What needs to be done » Print every one of the records below verbatim, line for line.
_ _ _ _ _
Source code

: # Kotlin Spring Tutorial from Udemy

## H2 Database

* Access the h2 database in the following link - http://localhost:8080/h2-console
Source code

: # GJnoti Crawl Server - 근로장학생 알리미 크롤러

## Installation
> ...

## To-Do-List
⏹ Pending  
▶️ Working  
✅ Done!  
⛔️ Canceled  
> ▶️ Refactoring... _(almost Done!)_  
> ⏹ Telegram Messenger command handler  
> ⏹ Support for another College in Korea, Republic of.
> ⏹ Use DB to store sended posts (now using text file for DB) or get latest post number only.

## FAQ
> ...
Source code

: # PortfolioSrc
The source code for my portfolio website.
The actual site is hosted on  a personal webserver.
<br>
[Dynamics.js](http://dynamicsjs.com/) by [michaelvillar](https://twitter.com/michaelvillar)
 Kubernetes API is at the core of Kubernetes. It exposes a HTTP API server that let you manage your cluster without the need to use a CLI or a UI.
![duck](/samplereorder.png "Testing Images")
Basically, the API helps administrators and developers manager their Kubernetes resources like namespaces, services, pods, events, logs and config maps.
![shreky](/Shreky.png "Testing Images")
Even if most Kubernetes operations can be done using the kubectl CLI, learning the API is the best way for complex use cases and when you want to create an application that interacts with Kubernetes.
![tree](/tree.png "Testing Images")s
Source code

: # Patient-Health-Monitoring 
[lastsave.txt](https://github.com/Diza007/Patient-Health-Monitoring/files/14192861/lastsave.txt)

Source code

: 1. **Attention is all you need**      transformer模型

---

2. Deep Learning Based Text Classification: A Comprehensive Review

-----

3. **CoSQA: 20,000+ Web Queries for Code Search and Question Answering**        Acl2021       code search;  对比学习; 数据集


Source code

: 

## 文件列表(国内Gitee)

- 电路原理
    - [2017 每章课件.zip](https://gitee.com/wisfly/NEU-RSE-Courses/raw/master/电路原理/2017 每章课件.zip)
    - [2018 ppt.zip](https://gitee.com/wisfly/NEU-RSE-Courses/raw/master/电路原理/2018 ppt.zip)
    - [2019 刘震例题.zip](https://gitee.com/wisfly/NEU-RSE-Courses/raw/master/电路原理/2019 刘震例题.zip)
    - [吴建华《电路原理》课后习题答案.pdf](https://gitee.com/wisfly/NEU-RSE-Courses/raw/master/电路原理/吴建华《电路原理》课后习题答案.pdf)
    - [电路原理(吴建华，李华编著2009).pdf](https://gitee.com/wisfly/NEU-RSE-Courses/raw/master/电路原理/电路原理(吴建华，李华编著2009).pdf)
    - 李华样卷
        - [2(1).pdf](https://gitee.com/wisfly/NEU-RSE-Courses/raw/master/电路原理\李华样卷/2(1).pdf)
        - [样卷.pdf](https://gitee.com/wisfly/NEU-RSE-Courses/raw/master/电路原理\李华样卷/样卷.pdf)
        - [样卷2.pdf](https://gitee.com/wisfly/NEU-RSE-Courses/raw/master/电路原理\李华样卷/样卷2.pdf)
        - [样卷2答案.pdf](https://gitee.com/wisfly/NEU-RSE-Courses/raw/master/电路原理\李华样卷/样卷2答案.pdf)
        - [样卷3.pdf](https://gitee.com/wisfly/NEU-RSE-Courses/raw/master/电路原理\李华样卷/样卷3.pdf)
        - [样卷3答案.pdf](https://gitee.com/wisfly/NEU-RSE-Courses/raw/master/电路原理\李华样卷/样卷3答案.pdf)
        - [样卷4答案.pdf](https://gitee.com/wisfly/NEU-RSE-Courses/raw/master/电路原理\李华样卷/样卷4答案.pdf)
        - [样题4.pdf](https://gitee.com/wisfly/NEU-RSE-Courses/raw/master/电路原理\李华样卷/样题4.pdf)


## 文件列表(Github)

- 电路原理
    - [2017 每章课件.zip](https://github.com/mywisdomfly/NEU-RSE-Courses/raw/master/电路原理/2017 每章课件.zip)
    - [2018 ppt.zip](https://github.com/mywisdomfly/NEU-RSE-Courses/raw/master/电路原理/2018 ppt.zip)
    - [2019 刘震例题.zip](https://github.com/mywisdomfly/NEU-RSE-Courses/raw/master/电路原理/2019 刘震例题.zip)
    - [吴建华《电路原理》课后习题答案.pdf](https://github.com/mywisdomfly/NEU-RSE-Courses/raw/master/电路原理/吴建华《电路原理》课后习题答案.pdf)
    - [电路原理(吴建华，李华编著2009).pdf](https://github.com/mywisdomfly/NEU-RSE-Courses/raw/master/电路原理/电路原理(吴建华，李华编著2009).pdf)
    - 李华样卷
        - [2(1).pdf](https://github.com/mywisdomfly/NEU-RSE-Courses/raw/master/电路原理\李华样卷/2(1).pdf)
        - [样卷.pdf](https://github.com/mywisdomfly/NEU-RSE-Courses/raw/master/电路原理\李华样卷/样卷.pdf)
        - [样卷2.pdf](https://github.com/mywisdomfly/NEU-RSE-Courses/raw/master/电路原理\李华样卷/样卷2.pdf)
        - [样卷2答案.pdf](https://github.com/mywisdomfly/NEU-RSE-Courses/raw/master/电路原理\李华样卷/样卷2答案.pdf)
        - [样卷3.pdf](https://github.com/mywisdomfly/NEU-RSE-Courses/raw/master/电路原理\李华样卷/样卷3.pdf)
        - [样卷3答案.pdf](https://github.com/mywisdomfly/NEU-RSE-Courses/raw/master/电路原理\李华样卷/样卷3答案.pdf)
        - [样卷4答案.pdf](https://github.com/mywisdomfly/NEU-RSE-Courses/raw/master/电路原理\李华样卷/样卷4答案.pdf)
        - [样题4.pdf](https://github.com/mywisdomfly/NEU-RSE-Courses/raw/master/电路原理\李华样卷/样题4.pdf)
_ _ _ _ _
Answer for this exercise »
Source code

: # Kotlin Spring Tutorial from Udemy

## H2 Database

* Access the h2 database in the following link - http://localhost:8080/h2-console
Source code

: # GJnoti Crawl Server - 근로장학생 알리미 크롤러

## Installation
> ...

## To-Do-List
⏹ Pending  
▶️ Working  
✅ Done!  
⛔️ Canceled  
> ▶️ Refactoring... _(almost Done!)_  
> ⏹ Telegram Messenger command handler  
> ⏹ Support for another College in Korea, Republic of.
> ⏹ Use DB to store sended posts (now using text file for DB) or get latest post number only.

## FAQ
> ...
Source code

: # PortfolioSrc
The source code for my portfolio website.
The actual site is hosted on  a personal webserver.
<br>
[Dynamics.js](http://dynamicsjs.com/) by [michaelvillar](https://twitter.com/michaelvillar)
 Kubernetes API is at the core of Kubernetes. It exposes a HTTP API server that let you manage your cluster without the need to use a CLI or a UI.
![duck](/samplereorder.png "Testing Images")
Basically, the API helps administrators and developers manager their Kubernetes resources like namespaces, services, pods, events, logs and config maps.
![shreky](/Shreky.png "Testing Images")
Even if most Kubernetes operations can be done using the kubectl CLI, learning the API is the best way for complex use cases and when you want to create an application that interacts with Kubernetes.
![tree](/tree.png "Testing Images")s
Source code

: # Patient-Health-Monitoring 
[lastsave.txt](https://github.com/Diza007/Patient-Health-Monitoring/files/14192861/lastsave.txt)

Source code

: 1. **Attention is all you need**      transformer模型

---

2. Deep Learning Based Text Classification: A Comprehensive Review

-----

3. **CoSQA: 20,000+ Web Queries for Code Search and Question Answering**        Acl2021       code search;  对比学习; 数据集


Source code

: 

## 文件列表(国内Gitee)

- 电路原理
    - [2017 每章课件.zip](https://gitee.com/wisfly/NEU-RSE-Courses/raw/master/电路原理/2017 每章课件.zip)
    - [2018 ppt.zip](https://gitee.com/wisfly/NEU-RSE-Courses/raw/master/电路原理/2018 ppt.zip)
    - [2019 刘震例题.zip](https://gitee.com/wisfly/NEU-RSE-Courses/raw/master/电路原理/2019 刘震例题.zip)
    - [吴建华《电路原理》课后习题答案.pdf](https://gitee.com/wisfly/NEU-RSE-Courses/raw/master/电路原理/吴建华《电路原理》课后习题答案.pdf)
    - [电路原理(吴建华，李华编著2009).pdf](https://gitee.com/wisfly/NEU-RSE-Courses/raw/master/电路原理/电路原理(吴建华，李华编著2009).pdf)
    - 李华样卷
        - [2(1).pdf](https://gitee.com/wisfly/NEU-RSE-Courses/raw/master/电路原理\李华样卷/2(1).pdf)
        - [样卷.pdf](https://gitee.com/wisfly/NEU-RSE-Courses/raw/master/电路原理\李华样卷/样卷.pdf)
        - [样卷2.pdf](https://gitee.com/wisfly/NEU-RSE-Courses/raw/master/电路原理\李华样卷/样卷2.pdf)
        - [样卷2答案.pdf](https://gitee.com/wisfly/NEU-RSE-Courses/raw/master/电路原理\李华样卷/样卷2答案.pdf)
        - [样卷3.pdf](https://gitee.com/wisfly/NEU-RSE-Courses/raw/master/电路原理\李华样卷/样卷3.pdf)
        - [样卷3答案.pdf](https://gitee.com/wisfly/NEU-RSE-Courses/raw/master/电路原理\李华样卷/样卷3答案.pdf)
        - [样卷4答案.pdf](https://gitee.com/wisfly/NEU-RSE-Courses/raw/master/电路原理\李华样卷/样卷4答案.pdf)
        - [样题4.pdf](https://gitee.com/wisfly/NEU-RSE-Courses/raw/master/电路原理\李华样卷/样题4.pdf)


## 文件列表(Github)

- 电路原理
    - [2017 每章课件.zip](https://github.com/mywisdomfly/NEU-RSE-Courses/raw/master/电路原理/2017 每章课件.zip)
    - [2018 ppt.zip](https://github.com/mywisdomfly/NEU-RSE-Courses/raw/master/电路原理/2018 ppt.zip)
    - [2019 刘震例题.zip](https://github.com/mywisdomfly/NEU-RSE-Courses/raw/master/电路原理/2019 刘震例题.zip)
    - [吴建华《电路原理》课后习题答案.pdf](https://github.com/mywisdomfly/NEU-RSE-Courses/raw/master/电路原理/吴建华《电路原理》课后习题答案.pdf)
    - [电路原理(吴建华，李华编著2009).pdf](https://github.com/mywisdomfly/NEU-RSE-Courses/raw/master/电路原理/电路原理(吴建华，李华编著2009).pdf)
    - 李华样卷
        - [2(1).pdf](https://github.com/mywisdomfly/NEU-RSE-Courses/raw/master/电路原理\李华样卷/2(1).pdf)
        - [样卷.pdf](https://github.com/mywisdomfly/NEU-RSE-Courses/raw/master/电路原理\李华样卷/样卷.pdf)
        - [样卷2.pdf](https://github.com/mywisdomfly/NEU-RSE-Courses/raw/master/电路原理\李华样卷/样卷2.pdf)
        - [样卷2答案.pdf](https://github.com/mywisdomfly/NEU-RSE-Courses/raw/master/电路原理\李华样卷/样卷2答案.pdf)
        - [样卷3.pdf](https://github.com/mywisdomfly/NEU-RSE-Courses/raw/master/电路原理\李华样卷/样卷3.pdf)
        - [样卷3答案.pdf](https://github.com/mywisdomfly/NEU-RSE-Courses/raw/master/电路原理\李华样卷/样卷3答案.pdf)
        - [样卷4答案.pdf](https://github.com/mywisdomfly/NEU-RSE-Courses/raw/master/电路原理\李华样卷/样卷4答案.pdf)
        - [样题4.pdf](https://github.com/mywisdomfly/NEU-RSE-Courses/raw/master/电路原理\李华样卷/样题4.pdf)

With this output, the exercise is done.